26.6 million people live in the 17 smallest states (population-wise) and DC, combined. Altogether, these states and district get 67 electoral votes.
What does that mean? If you live in California, your vote for president is worth a fraction of the vote of someone living in Vermont or Delaware. It gets even worse in the legislature. Wyoming and California have precisely the same number of senators; so every single citizen of Wyoming gets something like 70 times more representation in the Senate than every single citizen of California. 15th Amendment, no?
(Incidentally, I challenge any defenders of the present system 1) to explain how this is fair; 2) anticipating the typical boilerplate about how smaller states wouldn't count if not for the electoral college, explain why it's necessary to violate the equal protection of the citizens of populous states in order to protect citizens of small states; and 3) explain how (2) isn't exactly the same logic that makes some of us find many affirmative action policies so repulsive.)
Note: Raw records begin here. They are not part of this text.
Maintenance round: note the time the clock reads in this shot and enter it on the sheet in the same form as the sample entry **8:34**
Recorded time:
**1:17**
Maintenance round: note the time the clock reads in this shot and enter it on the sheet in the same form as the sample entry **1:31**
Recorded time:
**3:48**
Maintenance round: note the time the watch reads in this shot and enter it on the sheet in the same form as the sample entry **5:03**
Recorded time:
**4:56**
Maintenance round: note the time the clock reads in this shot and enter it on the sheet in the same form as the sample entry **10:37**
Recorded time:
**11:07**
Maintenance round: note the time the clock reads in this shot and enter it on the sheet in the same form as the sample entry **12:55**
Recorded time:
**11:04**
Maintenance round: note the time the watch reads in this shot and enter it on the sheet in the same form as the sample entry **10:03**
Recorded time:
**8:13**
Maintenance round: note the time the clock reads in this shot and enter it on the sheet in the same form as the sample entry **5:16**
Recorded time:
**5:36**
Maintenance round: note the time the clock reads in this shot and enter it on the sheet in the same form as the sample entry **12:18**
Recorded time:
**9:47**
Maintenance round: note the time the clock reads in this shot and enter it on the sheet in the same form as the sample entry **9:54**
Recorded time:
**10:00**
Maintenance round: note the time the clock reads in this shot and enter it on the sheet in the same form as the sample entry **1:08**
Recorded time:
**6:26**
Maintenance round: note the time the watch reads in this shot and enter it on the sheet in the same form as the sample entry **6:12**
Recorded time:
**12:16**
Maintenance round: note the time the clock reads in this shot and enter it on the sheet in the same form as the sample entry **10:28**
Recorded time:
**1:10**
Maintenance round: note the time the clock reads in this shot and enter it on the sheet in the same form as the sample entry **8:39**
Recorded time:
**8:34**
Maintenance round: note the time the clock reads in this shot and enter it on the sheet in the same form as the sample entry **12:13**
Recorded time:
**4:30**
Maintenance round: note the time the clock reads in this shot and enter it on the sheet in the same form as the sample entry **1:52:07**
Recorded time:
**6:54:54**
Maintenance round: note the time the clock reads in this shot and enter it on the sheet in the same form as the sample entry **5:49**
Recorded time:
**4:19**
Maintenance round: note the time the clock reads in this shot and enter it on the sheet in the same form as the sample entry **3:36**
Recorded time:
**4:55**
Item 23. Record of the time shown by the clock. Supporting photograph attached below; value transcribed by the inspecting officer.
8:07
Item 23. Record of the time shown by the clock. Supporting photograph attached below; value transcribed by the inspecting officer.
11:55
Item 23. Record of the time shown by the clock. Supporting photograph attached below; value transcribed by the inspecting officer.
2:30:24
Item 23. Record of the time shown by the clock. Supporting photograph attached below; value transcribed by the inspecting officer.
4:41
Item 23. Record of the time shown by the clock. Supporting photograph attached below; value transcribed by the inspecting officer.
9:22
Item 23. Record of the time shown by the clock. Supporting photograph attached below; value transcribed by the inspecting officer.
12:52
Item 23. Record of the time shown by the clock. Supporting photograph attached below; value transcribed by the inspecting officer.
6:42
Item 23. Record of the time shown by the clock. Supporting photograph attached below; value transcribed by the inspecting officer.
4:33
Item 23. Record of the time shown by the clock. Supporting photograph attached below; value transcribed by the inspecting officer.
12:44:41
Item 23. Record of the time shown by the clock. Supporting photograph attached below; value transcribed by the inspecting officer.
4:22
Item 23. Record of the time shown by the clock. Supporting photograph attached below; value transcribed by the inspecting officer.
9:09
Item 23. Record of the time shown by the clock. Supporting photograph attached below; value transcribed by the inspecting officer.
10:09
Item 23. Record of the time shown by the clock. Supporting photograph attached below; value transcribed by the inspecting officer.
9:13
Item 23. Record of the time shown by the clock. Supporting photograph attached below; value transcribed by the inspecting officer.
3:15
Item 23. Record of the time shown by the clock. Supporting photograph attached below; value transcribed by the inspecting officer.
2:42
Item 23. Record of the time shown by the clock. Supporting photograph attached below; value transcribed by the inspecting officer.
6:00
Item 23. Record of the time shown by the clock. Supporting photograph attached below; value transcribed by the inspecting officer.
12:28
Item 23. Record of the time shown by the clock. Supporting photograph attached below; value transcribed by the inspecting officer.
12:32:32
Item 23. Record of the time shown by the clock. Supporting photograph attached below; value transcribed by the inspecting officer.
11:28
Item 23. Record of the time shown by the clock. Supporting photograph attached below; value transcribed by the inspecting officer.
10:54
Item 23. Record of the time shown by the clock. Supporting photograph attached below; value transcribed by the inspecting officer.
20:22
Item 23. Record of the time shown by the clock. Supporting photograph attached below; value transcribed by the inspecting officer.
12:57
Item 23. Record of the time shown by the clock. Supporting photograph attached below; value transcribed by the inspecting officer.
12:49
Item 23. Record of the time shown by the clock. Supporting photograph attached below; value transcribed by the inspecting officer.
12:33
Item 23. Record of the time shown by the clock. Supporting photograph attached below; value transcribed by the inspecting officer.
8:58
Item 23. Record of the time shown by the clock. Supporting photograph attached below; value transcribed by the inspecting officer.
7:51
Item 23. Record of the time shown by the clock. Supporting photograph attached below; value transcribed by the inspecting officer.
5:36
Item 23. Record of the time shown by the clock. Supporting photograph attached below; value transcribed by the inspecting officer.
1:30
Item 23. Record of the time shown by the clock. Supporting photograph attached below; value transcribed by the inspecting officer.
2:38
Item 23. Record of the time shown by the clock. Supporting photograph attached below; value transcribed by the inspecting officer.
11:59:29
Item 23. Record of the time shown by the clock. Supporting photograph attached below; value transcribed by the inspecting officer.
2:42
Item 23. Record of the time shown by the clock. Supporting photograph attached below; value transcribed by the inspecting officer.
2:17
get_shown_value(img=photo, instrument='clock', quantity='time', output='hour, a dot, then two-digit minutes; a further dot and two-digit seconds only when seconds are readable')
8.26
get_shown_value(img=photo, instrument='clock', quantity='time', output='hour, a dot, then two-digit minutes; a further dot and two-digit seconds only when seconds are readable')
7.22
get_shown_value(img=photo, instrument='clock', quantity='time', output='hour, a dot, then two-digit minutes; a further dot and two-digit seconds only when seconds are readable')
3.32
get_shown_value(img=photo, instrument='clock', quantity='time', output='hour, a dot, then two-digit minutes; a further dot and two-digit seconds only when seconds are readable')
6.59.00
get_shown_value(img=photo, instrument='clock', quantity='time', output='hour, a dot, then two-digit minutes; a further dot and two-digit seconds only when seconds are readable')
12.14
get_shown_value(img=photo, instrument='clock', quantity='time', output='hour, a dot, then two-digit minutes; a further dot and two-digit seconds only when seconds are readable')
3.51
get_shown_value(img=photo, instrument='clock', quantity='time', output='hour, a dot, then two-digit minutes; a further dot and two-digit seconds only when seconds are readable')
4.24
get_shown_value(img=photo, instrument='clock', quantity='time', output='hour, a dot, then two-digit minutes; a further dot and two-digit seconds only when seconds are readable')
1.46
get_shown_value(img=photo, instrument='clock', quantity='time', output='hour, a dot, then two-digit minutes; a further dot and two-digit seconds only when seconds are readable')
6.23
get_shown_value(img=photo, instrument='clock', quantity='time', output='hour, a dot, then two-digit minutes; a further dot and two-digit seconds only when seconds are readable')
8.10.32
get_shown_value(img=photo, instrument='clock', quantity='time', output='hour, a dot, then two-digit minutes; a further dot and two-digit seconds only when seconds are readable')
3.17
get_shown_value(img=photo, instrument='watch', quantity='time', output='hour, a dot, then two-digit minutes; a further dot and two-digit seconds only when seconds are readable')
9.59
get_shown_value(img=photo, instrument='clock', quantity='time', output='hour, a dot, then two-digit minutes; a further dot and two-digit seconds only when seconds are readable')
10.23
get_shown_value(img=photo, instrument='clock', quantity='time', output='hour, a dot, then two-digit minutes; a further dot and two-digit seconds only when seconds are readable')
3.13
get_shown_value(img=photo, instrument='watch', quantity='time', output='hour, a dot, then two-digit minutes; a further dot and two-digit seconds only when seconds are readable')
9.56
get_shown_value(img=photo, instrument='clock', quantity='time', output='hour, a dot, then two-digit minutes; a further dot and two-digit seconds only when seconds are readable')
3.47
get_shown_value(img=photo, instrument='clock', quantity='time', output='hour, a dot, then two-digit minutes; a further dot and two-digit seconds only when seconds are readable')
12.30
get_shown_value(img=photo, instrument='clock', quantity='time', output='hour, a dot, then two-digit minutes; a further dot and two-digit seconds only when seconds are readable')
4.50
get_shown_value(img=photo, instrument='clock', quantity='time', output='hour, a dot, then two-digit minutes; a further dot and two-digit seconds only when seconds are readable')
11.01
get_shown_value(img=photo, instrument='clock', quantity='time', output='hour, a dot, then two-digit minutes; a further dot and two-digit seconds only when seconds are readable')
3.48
Fortunately, salvation is at hand. All that populous states have to do is game the system the same way small states have been doing lo these many years. And that can be accomplished simply by dissolving the large states into smaller states. This blogger blazes the trail, detailing how California could divide into 23 separate states that would all be more populous than Wyoming. Fuck you, Wyoming! Just imagine: effectively 46 senators from California, 20-30 from New York, etc., and finally, something like every citizen's vote for president counting (almost) the same. (And don't bother me by pointing out that there would still be disparaties. A 25% difference in the raw value of a vote is different in kind as well as degree from a 7000% difference.)